Com a declaração de emergência, o governo cria o Centro de Operações de Emergências em Saúde Pública (COE - Yanomami), que será coordenado pela Secretaria Nacional de Saúde Indígena. A partir da publicação em Diário Oficial, o poder público fica autorizado a deslocar recursos humanos e insumos para atuar no caso. A portaria foi publicada na noite de sexta-feira (20), em edição extra do DOU.
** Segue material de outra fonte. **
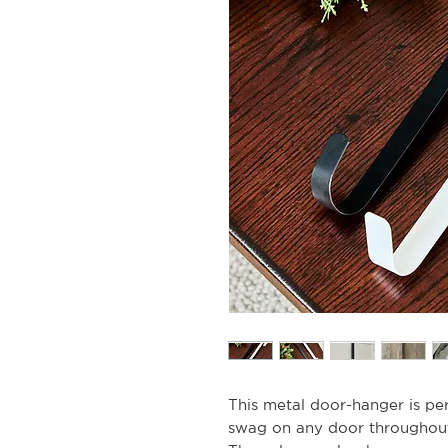
This metal door-hanger is pe
swag on any door throughout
O presidente Lula visita a região neste sábado (21), para verificar as condições da população. Um plano de ação deve ser apresentado em 45 dias, e o grupo criado para articular a atuação no caso em nível nacional deve funcionar por 90 dias, podendo ser prorrogado.
Dados da Unicef apontam que oito em casa dez crianças indígenas com menos de 5 anos na Terra Yanomami sofrem de desnutrição. O garimpo ilegal e a ausência de medicamentos e políticas de saúde agravam a situação da comunidade de 30 mil habitantes, localizada no meio da Floresta Amazônica.
Dados divulgados pelo Conselho Indigenista Missionário (Cimi) apontam que, em 2020, foram registradas as mortes de mais de 700 crianças em terras indígenas pelo país, a maioria por doenças e desnutrição.